(2,0) theory on circle fibrations

TL;DR

This paper explores the dimensional reduction of (2,0) theory on circle fibrations, deriving a Maxwell theory on the base manifold and extending it to a supersymmetric Yang-Mills theory incorporating geometric effects.

Contribution

It provides a detailed derivation of the Maxwell and supersymmetric Yang-Mills theories from (2,0) theory on circle fibrations, including geometric parameters and symmetries.

Findings

Derived the Maxwell theory action from (2,0) theory on circle fibrations.

Extended to a supersymmetric Yang-Mills theory with geometric terms.

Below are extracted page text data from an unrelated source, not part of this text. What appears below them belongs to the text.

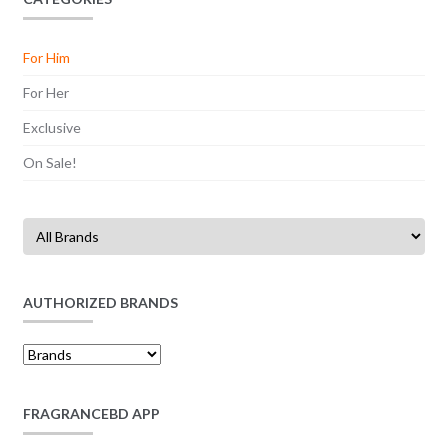
For Him
For Her
Exclusive
On Sale!
AUTHORIZED BRANDS
FRAGRANCEBD APP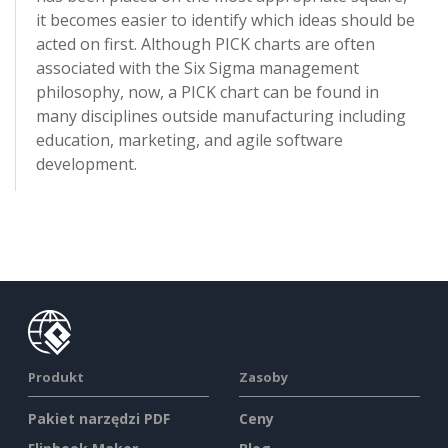
it becomes easier to identify which ideas should be
acted on first. Although PICK charts are often
associated with the Six Sigma management
philosophy, now, a PICK chart can be found in
many disciplines outside manufacturing including
education, marketing, and agile software
development.
Produkt
Zasoby
Pakiet narzędzi PDF
Ceny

Analyzed symmetries originating from six-dimensional superconformal symmetry.

Abstract

We consider (2,0) theory on a manifold M_6 that is a fibration of a spatial S^1 over some five-dimensional base manifold M_5. Initially, we study the free (2,0) tensor multiplet which can be described in terms of classical equations of motion in six dimensions. Given a metric on M_6 the low energy effective theory obtained through dimensional reduction on the circle is a Maxwell theory on M_5. The parameters describing the local geometry of the fibration are interpreted respectively as the metric on M_5, a non-dynamical U(1) gauge field and the coupling strength of the resulting low energy Maxwell theory. We derive the general form of the action of the Maxwell theory by integrating the reduced equations of motion, and consider the symmetries of this theory originating from the superconformal symmetry in six dimensions. Subsequently, we consider a non-abelian generalization of the Maxwell theory on M_5. Completing the theory with Yukawa and phi^4 terms, and suitably modifying the supersymmetry transformations, we obtain a supersymmetric Yang-Mills theory which includes terms related to the geometry of the fibration.